:: WHAT IS NEEDED ::
Pick out each line below containing "MOON".

Data items:

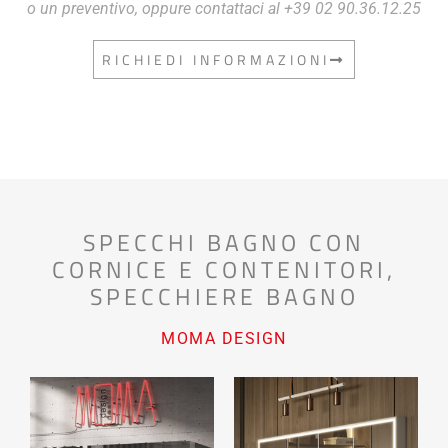
o un preventivo, oppure contattaci al +39 02 90.36.12.25
RICHIEDI INFORMAZIONI
SPECCHI BAGNO CON
CORNICE E CONTENITORI
,
SPECCHIERE BAGNO
MOMA DESIGN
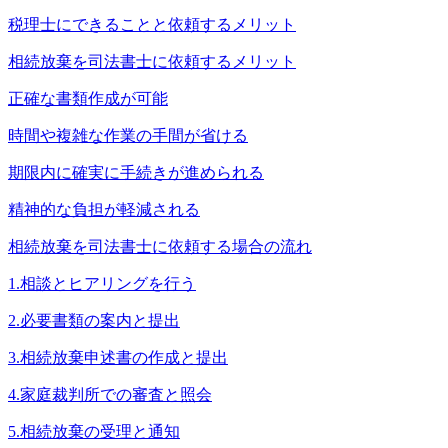
税理士にできることと依頼するメリット
相続放棄を司法書士に依頼するメリット
正確な書類作成が可能
時間や複雑な作業の手間が省ける
期限内に確実に手続きが進められる
精神的な負担が軽減される
相続放棄を司法書士に依頼する場合の流れ
1.相談とヒアリングを行う
2.必要書類の案内と提出
3.相続放棄申述書の作成と提出
4.家庭裁判所での審査と照会
5.相続放棄の受理と通知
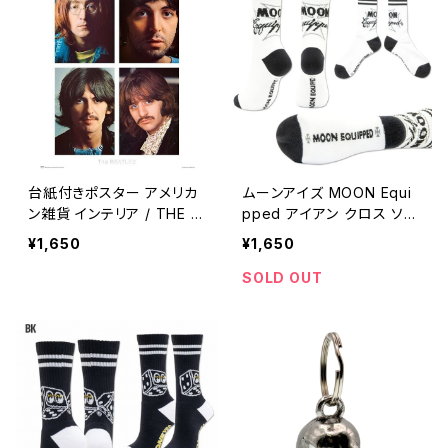
台紙付きポスター アメリカ
ムーンアイズ MOON Equi
ン雑貨 インテリア / THE B
pped アイアン クロス ソッ
EATLES metal wall deco
クス 靴下 アメカジ / MOO
¥1,650
¥1,650
r garage decor 【A453】
NEYES MOON Equipped
Iron Cross socks americ
SOLD OUT
an casual wear 【F015】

:: YOUR SOLUTION ::
ムーンアイズ MOON Equi
NEYES MOON Equipped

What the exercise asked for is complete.